The form of an idea.

In the current conception of artists and scientists as individuals who, each in their own way, explore the limits of the world’s transformability, the artist is usually seen as the impulsive scatterbrain and the scientist as the methodical perfectionist. As an ‘impulsive perfectionist’, Ann Dieltjens finds herself at the crossing of these two worlds. She accurately investigates how formal data can be transformed into meaning, a process at which those investigations often begin to lead their own lives, guiding her into ever more unexplored territory.
The artist considers each three-dimensional object as a carrier of information, which in turn can be transformed into new information. She developed this self-determined vision during her last year at the art academy (Sint-Lukas, Brussels) and it has characterized her work ever since.
Her sculptures of today however, though not fundamentally different from works of that early period, clearly show more depth and scope, both in method and in the creation of meaning.

 

Virtual images.

The artist does not exclusively work out her ideas in three-dimensional forms, she also
experiments with digital sculptures. The latter technique consists in drawing manually, and with the tools of Photoshop, three-dimensional amorphous shapes in a prephotographed space or construction. While drawing, the artist can give expression to her ideas quickly and easily. Circumventing the restrictions attached to iron and plaster, she can also make sculptures impossible to realise in three-dimensional reality.
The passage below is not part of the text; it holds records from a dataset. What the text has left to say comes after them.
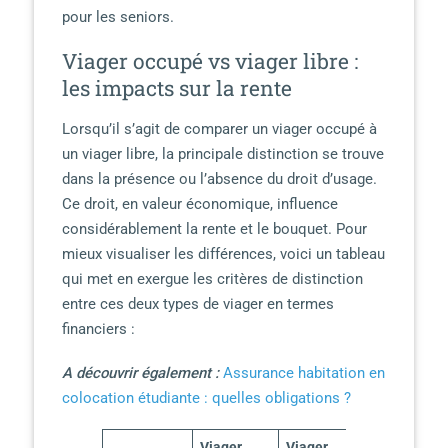
pour les seniors.
Viager occupé vs viager libre :
les impacts sur la rente
Lorsqu’il s’agit de comparer un viager occupé à
un viager libre, la principale distinction se trouve
dans la présence ou l’absence du droit d’usage.
Ce droit, en valeur économique, influence
considérablement la rente et le bouquet. Pour
mieux visualiser les différences, voici un tableau
qui met en exergue les critères de distinction
entre ces deux types de viager en termes
financiers :
A découvrir également :
Assurance habitation en
colocation étudiante : quelles obligations ?
Viager
Viager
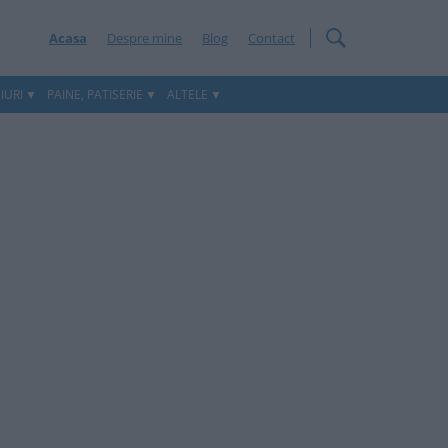
Acasa
Despre mine
Blog
Contact
IURI
PAINE, PATISERIE
ALTELE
It should be stressed that the virtual images are more than drafts or studies. They are to be seen as works of art in their own right, caught in an interesting interaction with the handmade sculptures. The digital mode is a source of inspiration for the three-dimensional one and vice versa.

Manual versus industrial.

Ann Dieltjens builds her sculptures with lime (plaster) and iron, two substances that require a different approach. Lime, building material of nature, asks for an instinctive, intuitive approach, with the accent on kneading, moulding, sanding and polishing. Iron, the basic industrial material, demands a more systematic approach. In combining the worlds of the industrial and the organic, the artist defies the technical potential of the material. This method of working does not only affect the form of her works, but also the meaning, the content. The emotional effect of
the two materials on the viewer is quite different.

The artist flirts with the logic of industrial processes by using her raw material as building material, and yet she emphasizes the element of craftmanship all along. Depending on the complexity of the white forms, she either applies moulding, a technique at which the form is made in clay and then cast, or she builds the forms directly on an armature of wire netting.
Even after extensive sanding, these forms keep something of their uneven surface, which underlines their handmade character. Unlike most of her fellow sculptors, who melt and emboss the metal, Ann Dieltjens really wants to construct with that material. Metal bars of variable gauge are purchased, cut up, welded and plied and then finished off with the grinding disc.  
The basic material is made to remain clearly visible in the end result, so as
to emphasize the attenuating role of manual work in the hard, mechanical whole.